Work through the records that follow and return each line containing the word "Accept".
____________
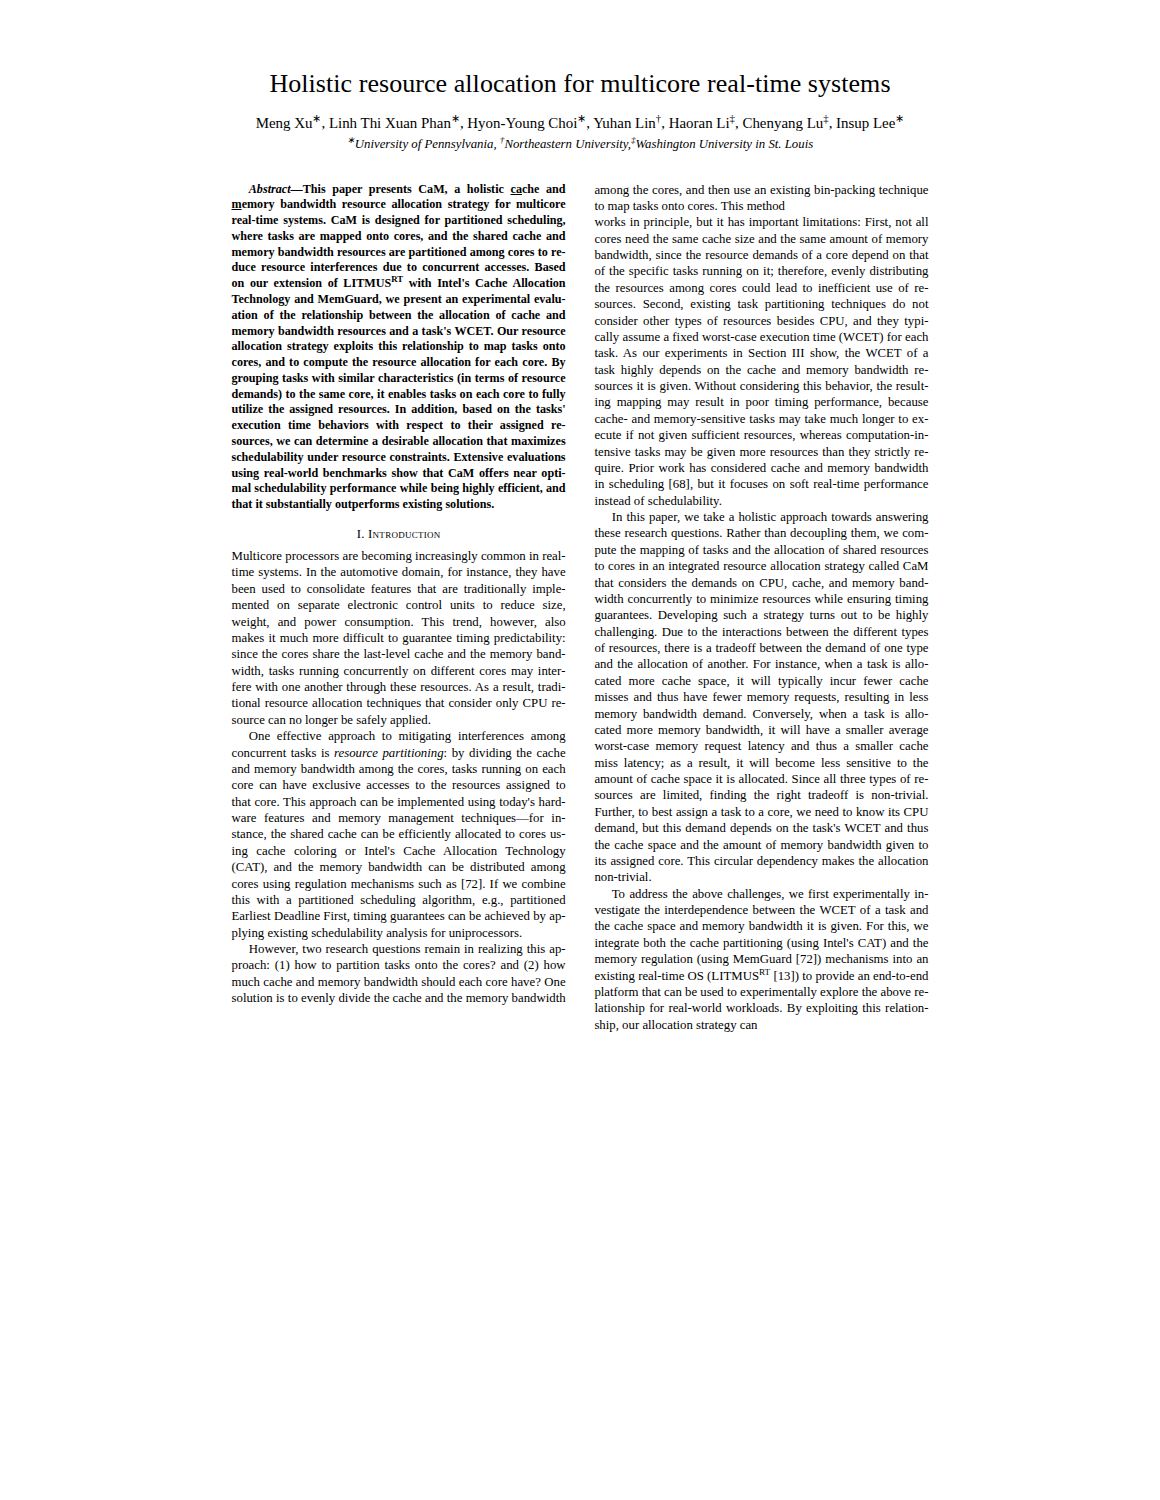Holistic resource allocation for multicore real-time systems
Meng Xu∗, Linh Thi Xuan Phan∗, Hyon-Young Choi∗, Yuhan Lin†, Haoran Li‡, Chenyang Lu‡, Insup Lee∗
∗University of Pennsylvania, †Northeastern University,‡Washington University in St. Louis
Abstract—This paper presents CaM, a holistic cache and memory bandwidth resource allocation strategy for multicore real-time systems. CaM is designed for partitioned scheduling, where tasks are mapped onto cores, and the shared cache and memory bandwidth resources are partitioned among cores to reduce resource interferences due to concurrent accesses. Based on our extension of LITMUSRT with Intel's Cache Allocation Technology and MemGuard, we present an experimental evaluation of the relationship between the allocation of cache and memory bandwidth resources and a task's WCET. Our resource allocation strategy exploits this relationship to map tasks onto cores, and to compute the resource allocation for each core. By grouping tasks with similar characteristics (in terms of resource demands) to the same core, it enables tasks on each core to fully utilize the assigned resources. In addition, based on the tasks' execution time behaviors with respect to their assigned resources, we can determine a desirable allocation that maximizes schedulability under resource constraints. Extensive evaluations using real-world benchmarks show that CaM offers near optimal schedulability performance while being highly efficient, and that it substantially outperforms existing solutions.
I. Introduction
Multicore processors are becoming increasingly common in real-time systems. In the automotive domain, for instance, they have been used to consolidate features that are traditionally implemented on separate electronic control units to reduce size, weight, and power consumption. This trend, however, also makes it much more difficult to guarantee timing predictability: since the cores share the last-level cache and the memory bandwidth, tasks running concurrently on different cores may interfere with one another through these resources. As a result, traditional resource allocation techniques that consider only CPU resource can no longer be safely applied.
One effective approach to mitigating interferences among concurrent tasks is resource partitioning: by dividing the cache and memory bandwidth among the cores, tasks running on each core can have exclusive accesses to the resources assigned to that core. This approach can be implemented using today's hardware features and memory management techniques—for instance, the shared cache can be efficiently allocated to cores using cache coloring or Intel's Cache Allocation Technology (CAT), and the memory bandwidth can be distributed among cores using regulation mechanisms such as [72]. If we combine this with a partitioned scheduling algorithm, e.g., partitioned Earliest Deadline First, timing guarantees can be achieved by applying existing schedulability analysis for uniprocessors.
However, two research questions remain in realizing this approach: (1) how to partition tasks onto the cores? and (2) how much cache and memory bandwidth should each core have? One solution is to evenly divide the cache and the memory bandwidth among the cores, and then use an existing bin-packing technique to map tasks onto cores. This method
works in principle, but it has important limitations: First, not all cores need the same cache size and the same amount of memory bandwidth, since the resource demands of a core depend on that of the specific tasks running on it; therefore, evenly distributing the resources among cores could lead to inefficient use of resources. Second, existing task partitioning techniques do not consider other types of resources besides CPU, and they typically assume a fixed worst-case execution time (WCET) for each task. As our experiments in Section III show, the WCET of a task highly depends on the cache and memory bandwidth resources it is given. Without considering this behavior, the resulting mapping may result in poor timing performance, because cache- and memory-sensitive tasks may take much longer to execute if not given sufficient resources, whereas computation-intensive tasks may be given more resources than they strictly require. Prior work has considered cache and memory bandwidth in scheduling [68], but it focuses on soft real-time performance instead of schedulability.
In this paper, we take a holistic approach towards answering these research questions. Rather than decoupling them, we compute the mapping of tasks and the allocation of shared resources to cores in an integrated resource allocation strategy called CaM that considers the demands on CPU, cache, and memory bandwidth concurrently to minimize resources while ensuring timing guarantees. Developing such a strategy turns out to be highly challenging. Due to the interactions between the different types of resources, there is a tradeoff between the demand of one type and the allocation of another. For instance, when a task is allocated more cache space, it will typically incur fewer cache misses and thus have fewer memory requests, resulting in less memory bandwidth demand. Conversely, when a task is allocated more memory bandwidth, it will have a smaller average worst-case memory request latency and thus a smaller cache miss latency; as a result, it will become less sensitive to the amount of cache space it is allocated. Since all three types of resources are limited, finding the right tradeoff is non-trivial. Further, to best assign a task to a core, we need to know its CPU demand, but this demand depends on the task's WCET and thus the cache space and the amount of memory bandwidth given to its assigned core. This circular dependency makes the allocation non-trivial.
To address the above challenges, we first experimentally investigate the interdependence between the WCET of a task and the cache space and memory bandwidth it is given. For this, we integrate both the cache partitioning (using Intel's CAT) and the memory regulation (using MemGuard [72]) mechanisms into an existing real-time OS (LITMUSRT [13]) to provide an end-to-end platform that can be used to experimentally explore the above relationship for real-world workloads. By exploiting this relationship, our allocation strategy can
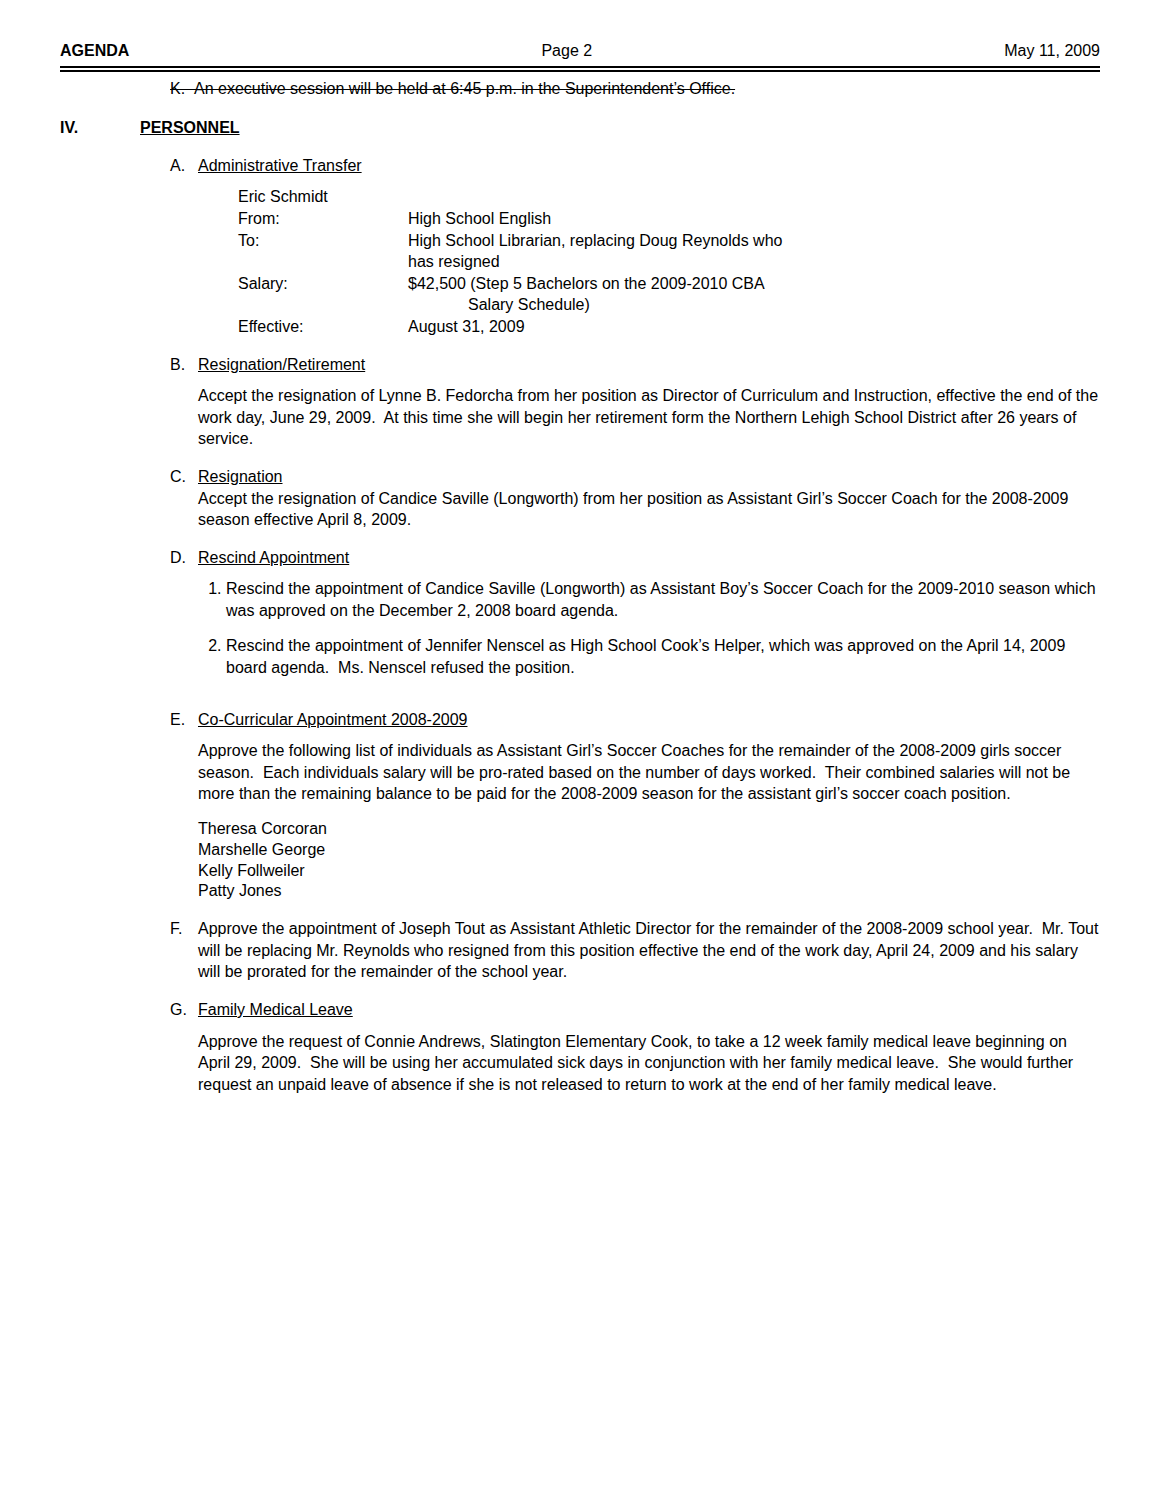AGENDA
Page 2
May 11, 2009
K. An executive session will be held at 6:45 p.m. in the Superintendent’s Office.
IV.
PERSONNEL
A.
Administrative Transfer
Eric Schmidt
From:
High School English
To:
High School Librarian, replacing Doug Reynolds who
has resigned
Salary:
$42,500 (Step 5 Bachelors on the 2009-2010 CBA
Salary Schedule)
Effective:
August 31, 2009
B.
Resignation/Retirement
Accept the resignation of Lynne B. Fedorcha from her position as Director of Curriculum and Instruction, effective the end of the work day, June 29, 2009. At this time she will begin her retirement form the Northern Lehigh School District after 26 years of service.
C.
Resignation
Accept the resignation of Candice Saville (Longworth) from her position as Assistant Girl’s Soccer Coach for the 2008-2009 season effective April 8, 2009.
D.
Rescind Appointment
Rescind the appointment of Candice Saville (Longworth) as Assistant Boy’s Soccer Coach for the 2009-2010 season which was approved on the December 2, 2008 board agenda.
Rescind the appointment of Jennifer Nenscel as High School Cook’s Helper, which was approved on the April 14, 2009 board agenda. Ms. Nenscel refused the position.
E.
Co-Curricular Appointment 2008-2009
Approve the following list of individuals as Assistant Girl’s Soccer Coaches for the remainder of the 2008-2009 girls soccer season. Each individuals salary will be pro-rated based on the number of days worked. Their combined salaries will not be more than the remaining balance to be paid for the 2008-2009 season for the assistant girl’s soccer coach position.
Theresa Corcoran
Marshelle George
Kelly Follweiler
Patty Jones
F.
Approve the appointment of Joseph Tout as Assistant Athletic Director for the remainder of the 2008-2009 school year. Mr. Tout will be replacing Mr. Reynolds who resigned from this position effective the end of the work day, April 24, 2009 and his salary will be prorated for the remainder of the school year.
G.
Family Medical Leave
Approve the request of Connie Andrews, Slatington Elementary Cook, to take a 12 week family medical leave beginning on April 29, 2009. She will be using her accumulated sick days in conjunction with her family medical leave. She would further request an unpaid leave of absence if she is not released to return to work at the end of her family medical leave.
____________
- Solution:
Accept the resignation of Lynne B. Fedorcha from her position as Director of Curriculum and Instruction, effective the end of the work day, June 29, 2009. At this time she will begin her retirement form the Northern Lehigh School District after 26 years of service.
Accept the resignation of Candice Saville (Longworth) from her position as Assistant Girl’s Soccer Coach for the 2008-2009 season effective April 8, 2009.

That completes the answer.